Provided data:

+++

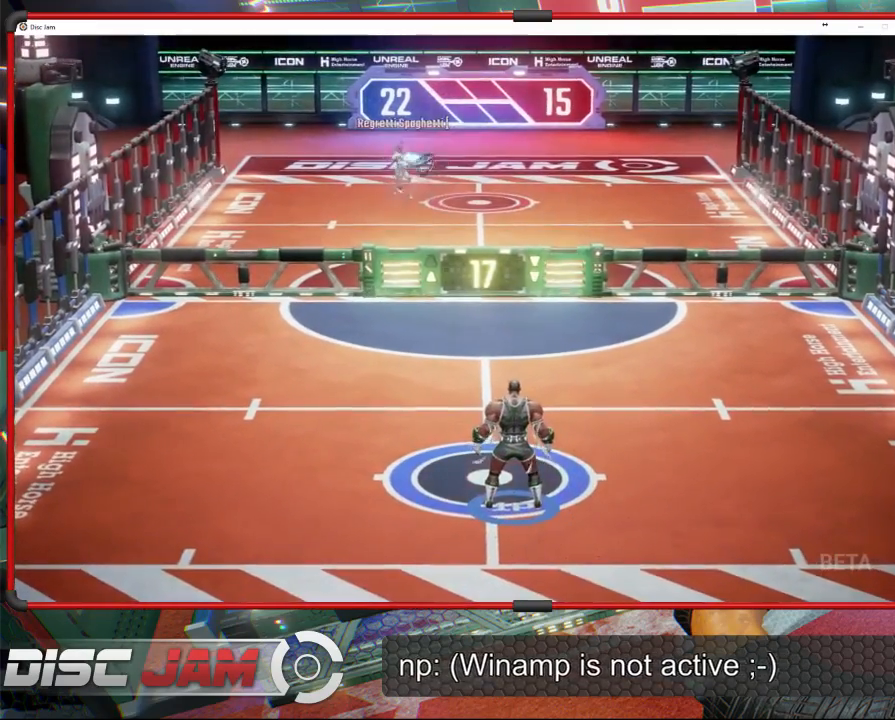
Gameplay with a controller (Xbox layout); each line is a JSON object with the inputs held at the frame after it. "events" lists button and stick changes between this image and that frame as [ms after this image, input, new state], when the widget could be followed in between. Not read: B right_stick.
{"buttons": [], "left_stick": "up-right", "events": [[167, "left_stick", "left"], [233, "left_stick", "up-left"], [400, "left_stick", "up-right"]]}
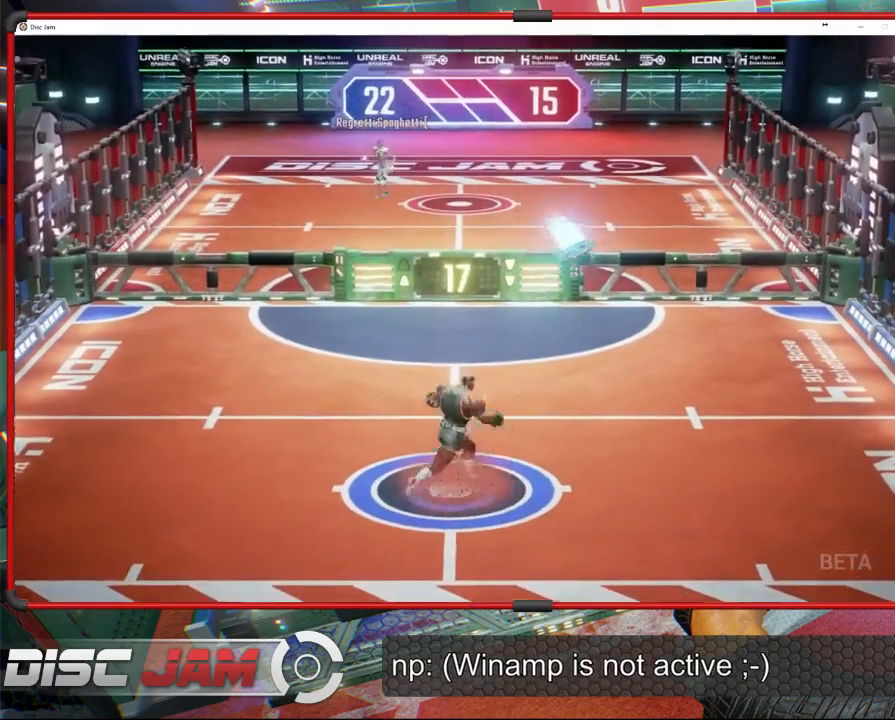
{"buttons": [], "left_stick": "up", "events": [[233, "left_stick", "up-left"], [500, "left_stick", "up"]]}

+++

Say how many lines of the material above include the word "left", giving the number alone.

Response to the task: 2